November 29, 2017
ITHACA — Ithaca residents and local and state officials gathered in the heart of the city on Wednesday to welcome a major affordable housing development that was years in the making.
What began as a vacant area at 210 Hancock Street now stands an attractive, multicolored set of units that provide a space for education and affordable housing. The Ithaca Neighborhood Housing Services led the $20 million three-year development, which produced 59 affordable rental units at low-income and market rate prices, along with space for the Early Head Start Program and Free Science Workshop.
Various people made speeches at Wednesday’s event, including Johnanna Anderson, who is the recently appointed Executive Director of INHS, NYS Assemblywoman Barbara Lifton, Davi Mozie, who is a resident at the development, along with leaders of various organizations that donated to the project. Ithaca Mayor Svante Myrick was among the speakers, and described how this project is significant in the realm of the housing crisis.

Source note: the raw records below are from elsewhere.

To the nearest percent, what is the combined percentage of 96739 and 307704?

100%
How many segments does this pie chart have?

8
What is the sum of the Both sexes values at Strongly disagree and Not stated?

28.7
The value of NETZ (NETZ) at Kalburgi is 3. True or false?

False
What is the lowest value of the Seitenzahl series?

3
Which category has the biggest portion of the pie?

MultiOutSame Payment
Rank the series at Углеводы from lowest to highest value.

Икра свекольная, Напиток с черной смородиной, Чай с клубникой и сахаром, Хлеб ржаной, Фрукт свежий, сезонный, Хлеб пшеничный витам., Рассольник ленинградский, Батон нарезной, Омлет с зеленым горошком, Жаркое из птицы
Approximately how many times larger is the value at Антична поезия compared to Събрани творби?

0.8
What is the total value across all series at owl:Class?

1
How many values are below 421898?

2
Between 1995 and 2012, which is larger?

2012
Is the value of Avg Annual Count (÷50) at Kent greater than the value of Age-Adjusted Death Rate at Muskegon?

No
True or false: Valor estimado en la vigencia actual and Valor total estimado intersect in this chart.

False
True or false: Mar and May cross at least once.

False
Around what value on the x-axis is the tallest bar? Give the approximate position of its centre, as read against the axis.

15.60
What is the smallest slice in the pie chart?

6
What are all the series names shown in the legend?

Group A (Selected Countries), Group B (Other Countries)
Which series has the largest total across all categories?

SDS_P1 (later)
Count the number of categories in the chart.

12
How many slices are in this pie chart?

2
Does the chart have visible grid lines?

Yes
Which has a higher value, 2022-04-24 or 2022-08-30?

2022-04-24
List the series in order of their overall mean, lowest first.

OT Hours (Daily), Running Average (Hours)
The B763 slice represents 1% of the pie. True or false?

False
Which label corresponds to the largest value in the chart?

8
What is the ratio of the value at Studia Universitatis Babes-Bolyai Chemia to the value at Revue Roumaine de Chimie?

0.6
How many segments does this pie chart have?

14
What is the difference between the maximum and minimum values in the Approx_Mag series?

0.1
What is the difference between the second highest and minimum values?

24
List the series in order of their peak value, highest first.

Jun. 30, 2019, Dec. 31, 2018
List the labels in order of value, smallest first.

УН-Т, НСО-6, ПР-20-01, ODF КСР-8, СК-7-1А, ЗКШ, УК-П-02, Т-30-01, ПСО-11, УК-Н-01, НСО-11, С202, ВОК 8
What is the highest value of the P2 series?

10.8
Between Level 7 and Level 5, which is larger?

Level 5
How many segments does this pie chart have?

“This is something you do because it’s right. And seeing so many partners to come together to make this happen gives me such hope that we can solve the largest problem we have in the city of Ithaca, and that’s the high cost of housing,” he said.
210 Hancock Street received funding from 12 different sources, including New York State Homes and Community Renewal (HCR), Community Preservation Corporation, the City of Ithaca, Tompkins County, among others. The project goes alongside the “Southern Tier Soaring” program, an initiative created to expand economic growth and community development in Upstate New York.
New York State Homes and Community Renewal Commissioner Ruthanne Visnauskas said the $20 million development rejuvenates the neighborhood with increased access to education through the Early Head Start Program and Free Science Workshop, as well as affordable housing that is also energy efficient.
“It is very green. – it’s actually yellow in color, but it is also very green,” she said. “There are solar panels on the roof – sustainability and green standards that the state uses for affordable housing and that’s really important to us also.”
She said HCR looks forward to continuing to work on other projects in the city. Executive Director Emeritus of INHS Paul Mazzarella further elaborated on that notion.
“We think that building high-quality projects will show to everybody what an affordable housing project can be, and how much it enhances the community. So we’re really proud that it has become an asset for Ithaca,” he explained.
On Wednesday a ribbon-cutting was also held for another affordable housing project in Ithaca known as Cayuga Meadows, which helps seniors who lost their homes from the recent hurricane and tropical storms.